Hinsichtlich der unterbliebenen Einvernahme seiner Eltern ist darauf zu verweisen, dass nach der ständigen Rechtsprechung des Verwaltungsgerichtshofes für eine Bewährung in erster Linie das Verhalten des Fremden auf freiem Fuß maßgeblich ist (vgl. etwa das Erkenntnis vom , Zl. 2010/21/0506, mwN). Da sich der Beschwerdeführer zum Zeitpunkt der Erlassung des angefochtenen Bescheides noch in Haft befand, ist es nicht zu beanstanden, wenn die belangte Behörde eine positive Zukunftsprognose für den Beschwerdeführer verneint hat, ohne eine Befragung seiner Eltern vorzunehmen, zumal sich der Beschwerdeführer - wie die belangte Behörde ausführte - auch bisher von der Kritik seiner Familienmitglieder nicht davon habe abhalten lassen, sein Verhalten ausschließlich nach seinem Willen zu gestalten (vgl. diesbezüglich auch das ein Rückkehrverbot betreffende Erkenntnis vom , Zl. 2010/21/0350). Das Fehlverhalten des Beschwerdeführers liegt auch noch nicht so lange zurück, dass ein Wegfall oder auch nur eine maßgebliche Minderung der von ihm ausgehenden Gefahr anzunehmen wäre.

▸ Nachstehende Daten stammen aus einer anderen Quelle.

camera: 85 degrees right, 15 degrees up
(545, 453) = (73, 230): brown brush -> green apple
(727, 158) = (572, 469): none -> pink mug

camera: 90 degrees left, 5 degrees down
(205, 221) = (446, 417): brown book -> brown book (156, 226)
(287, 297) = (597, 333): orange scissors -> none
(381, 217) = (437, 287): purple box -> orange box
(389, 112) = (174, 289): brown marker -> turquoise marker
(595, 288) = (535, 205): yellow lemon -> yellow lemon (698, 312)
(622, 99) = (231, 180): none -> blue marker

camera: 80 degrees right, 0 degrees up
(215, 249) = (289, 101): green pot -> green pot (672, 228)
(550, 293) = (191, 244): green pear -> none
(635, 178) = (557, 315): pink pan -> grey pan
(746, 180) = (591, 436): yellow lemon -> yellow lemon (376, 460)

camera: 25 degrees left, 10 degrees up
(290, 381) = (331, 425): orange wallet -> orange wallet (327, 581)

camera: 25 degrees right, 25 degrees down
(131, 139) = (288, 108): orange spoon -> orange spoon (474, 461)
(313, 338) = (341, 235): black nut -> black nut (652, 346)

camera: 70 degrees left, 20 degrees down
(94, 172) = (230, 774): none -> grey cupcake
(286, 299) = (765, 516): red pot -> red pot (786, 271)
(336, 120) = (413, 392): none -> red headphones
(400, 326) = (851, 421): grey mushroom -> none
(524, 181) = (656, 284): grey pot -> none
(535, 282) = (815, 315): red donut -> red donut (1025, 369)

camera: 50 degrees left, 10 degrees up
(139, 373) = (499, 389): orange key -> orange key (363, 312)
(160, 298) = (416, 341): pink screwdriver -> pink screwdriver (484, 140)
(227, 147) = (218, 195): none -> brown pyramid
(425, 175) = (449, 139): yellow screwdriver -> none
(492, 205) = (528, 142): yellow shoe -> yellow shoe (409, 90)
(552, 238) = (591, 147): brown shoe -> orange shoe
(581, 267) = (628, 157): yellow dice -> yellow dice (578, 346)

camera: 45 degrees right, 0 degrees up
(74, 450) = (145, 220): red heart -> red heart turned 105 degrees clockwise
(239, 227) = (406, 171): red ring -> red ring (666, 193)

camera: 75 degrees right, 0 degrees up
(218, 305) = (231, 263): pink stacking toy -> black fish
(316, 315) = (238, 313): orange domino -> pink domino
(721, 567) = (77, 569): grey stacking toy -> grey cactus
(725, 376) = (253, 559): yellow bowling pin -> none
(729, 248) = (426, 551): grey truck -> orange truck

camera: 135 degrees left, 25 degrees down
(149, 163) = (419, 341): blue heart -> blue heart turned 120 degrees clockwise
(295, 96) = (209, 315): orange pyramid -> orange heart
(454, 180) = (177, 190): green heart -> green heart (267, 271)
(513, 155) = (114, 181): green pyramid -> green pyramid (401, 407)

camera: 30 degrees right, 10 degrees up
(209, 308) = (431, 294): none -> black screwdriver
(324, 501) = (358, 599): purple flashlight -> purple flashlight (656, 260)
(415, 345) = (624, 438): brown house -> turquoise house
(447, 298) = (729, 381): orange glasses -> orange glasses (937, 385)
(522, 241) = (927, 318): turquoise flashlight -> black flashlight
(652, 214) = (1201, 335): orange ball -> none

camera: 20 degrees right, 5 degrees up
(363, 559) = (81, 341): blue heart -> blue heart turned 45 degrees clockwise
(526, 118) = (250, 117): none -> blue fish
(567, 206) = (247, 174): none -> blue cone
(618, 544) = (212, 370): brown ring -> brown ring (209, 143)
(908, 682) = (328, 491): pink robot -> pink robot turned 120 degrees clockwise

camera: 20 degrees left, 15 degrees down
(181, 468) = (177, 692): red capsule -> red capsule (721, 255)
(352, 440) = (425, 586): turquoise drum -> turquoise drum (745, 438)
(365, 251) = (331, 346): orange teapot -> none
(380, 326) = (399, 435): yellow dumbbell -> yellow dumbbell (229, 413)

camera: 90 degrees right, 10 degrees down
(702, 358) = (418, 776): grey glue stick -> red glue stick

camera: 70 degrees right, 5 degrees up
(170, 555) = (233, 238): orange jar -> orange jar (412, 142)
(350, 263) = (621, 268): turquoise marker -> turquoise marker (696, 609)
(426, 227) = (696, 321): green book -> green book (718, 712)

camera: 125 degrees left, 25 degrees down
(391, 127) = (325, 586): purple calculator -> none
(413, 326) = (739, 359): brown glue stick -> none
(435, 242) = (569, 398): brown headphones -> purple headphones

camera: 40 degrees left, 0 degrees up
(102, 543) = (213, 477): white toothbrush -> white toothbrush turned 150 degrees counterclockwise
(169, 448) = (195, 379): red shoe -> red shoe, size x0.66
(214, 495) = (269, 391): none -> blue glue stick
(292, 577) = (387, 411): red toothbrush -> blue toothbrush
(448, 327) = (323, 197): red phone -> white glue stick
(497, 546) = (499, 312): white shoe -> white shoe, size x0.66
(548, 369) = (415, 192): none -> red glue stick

Der Beschwerdeführer wendet sich schließlich gegen die von der belangten Behörde gemäß § 66 FPG vorgenommene Interessenabwägung. Er verweist diesbezüglich auf seinen "hohen Integrationsgrad" sowohl in beruflicher als auch in familiärer und privater Hinsicht. Dabei zeigt er aber keine Umstände auf, die die belangte Behörde nicht ohnehin schon ausreichend in ihre Interessenabwägung einbezogen hat. Angesichts des nur dreijährigen Aufenthalts des Beschwerdeführers in Österreich, innerhalb dessen er mehrmals verurteilt wurde, und des Fehlens einer maßgeblichen beruflichen Integration ist es jedenfalls nicht als rechtswidrig zu erkennen, dass die belangte Behörde die privaten und familiären Interessen des ledigen Beschwerdeführers an einem Verbleib in Österreich nicht als so schwer wiegend angesehen hat wie das öffentliche Interesse an der Verhinderung weiterer Straftaten der vorliegenden Art. Die Beschwerde erweist sich somit insgesamt als unbegründet und war daher gemäß § 42 Abs. 1 VwGG abzuweisen.
Die Entscheidung über den Aufwandersatz gründet sich auf die §§ 47 ff VwGG in Verbindung mit der VwGH-Aufwandersatzverordnung 2008.